Real-World Use Cases
Here’s where pg_duckdb shines:
Aggregations over millions of rows become much faster than classic PostgreSQL plans.
Query Parquet files or Iceberg tables directly — no ETL required.
Run OLTP and OLAP from the same database instance.
Final stage reporting, dashboards, time-based aggregations.
Not a Replacement for PostgreSQL
It’s important to set expectations.
- pg_duckdb accelerates analytical queries
- It does not turn PostgreSQL into a full columnar database
- It’s not replacing PostgreSQL indexes, WAL, or core transactional internals
The idea is to combine strengths, not replace one with another.
Setting Up pg_duckdb
Step 1 — Clone the Repository
git clone https://github.com/duckdb/pg_duckdb.git
cd pg_duckdb
Step 2 — Build and Install
make
make install
Ensure pg_config from your PostgreSQL installation is available in your PATH.
Step 3 — Enable in PostgreSQL
CREATE EXTENSION pg_duckdb;
To force DuckDB execution for compatible analytical queries:
SET duckdb.force_execution = true;
pg_duckdb is a game changer for analytics inside PostgreSQL. It’s not a buzzword — it’s a practical extension backed by DuckDB’s battle-tested vectorized engine.
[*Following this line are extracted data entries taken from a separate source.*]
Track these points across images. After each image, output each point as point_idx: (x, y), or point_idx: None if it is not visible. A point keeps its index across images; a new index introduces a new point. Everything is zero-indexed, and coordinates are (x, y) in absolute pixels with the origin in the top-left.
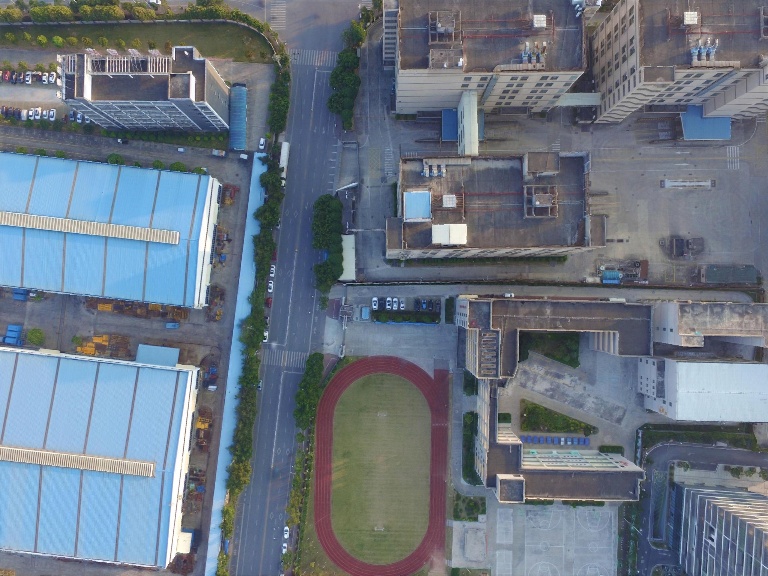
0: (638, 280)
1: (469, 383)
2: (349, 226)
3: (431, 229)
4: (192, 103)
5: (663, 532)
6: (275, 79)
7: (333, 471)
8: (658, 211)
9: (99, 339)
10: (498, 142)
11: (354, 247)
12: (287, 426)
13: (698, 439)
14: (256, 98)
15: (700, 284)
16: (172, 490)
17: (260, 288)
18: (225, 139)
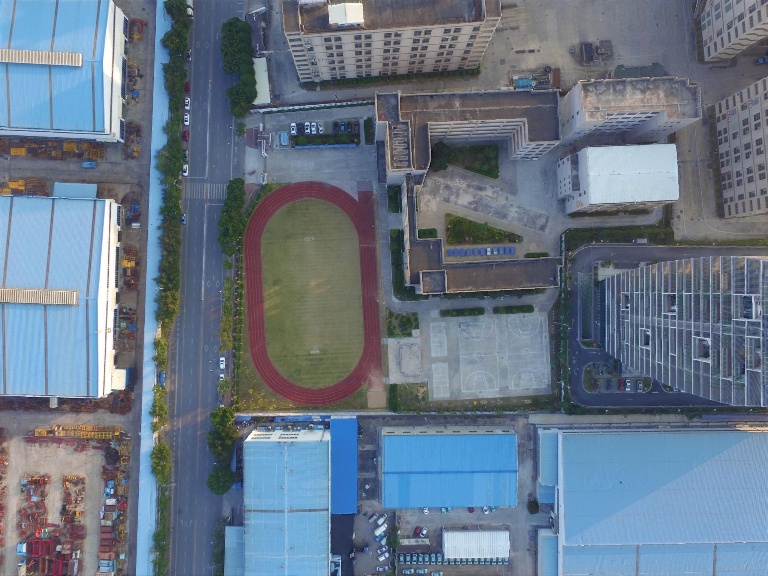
0: (551, 88)
1: (393, 201)
2: (259, 49)
3: (328, 12)
4: None
5: (592, 332)
6: None
7: (265, 299)
8: (566, 20)
9: (15, 184)
10: None
11: (266, 70)
12: (215, 258)
13: (618, 235)
14: None
15: None
16: (97, 317)
17: (174, 117)
18: None
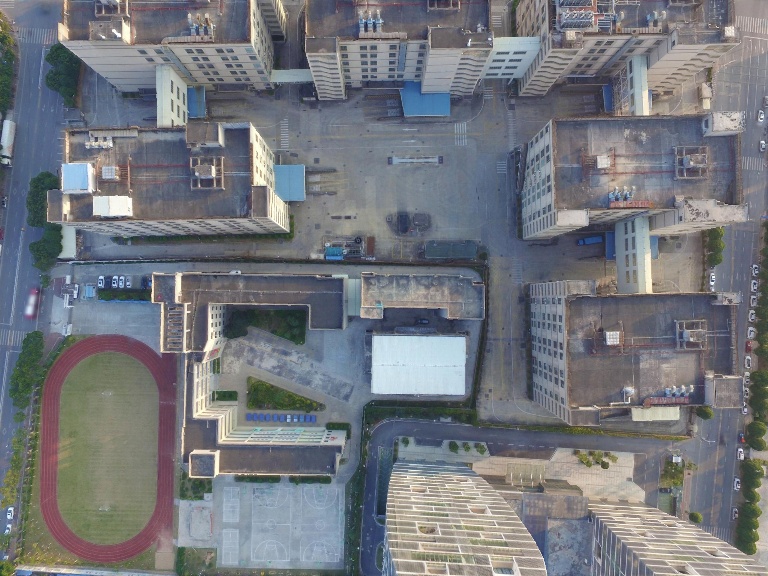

You keep your transactional database, and gain analytical power without building separate data pipelines.
If your workflows include:
- Dashboarding
- Reporting
- Large aggregations
- Data lake queries
Then pg_duckdb is absolutely worth experimenting with.
As analytics workloads continue to grow, having a tool that bridges OLTP and OLAP within a single PostgreSQL playground is powerful. And best of all — you do it with straight SQL.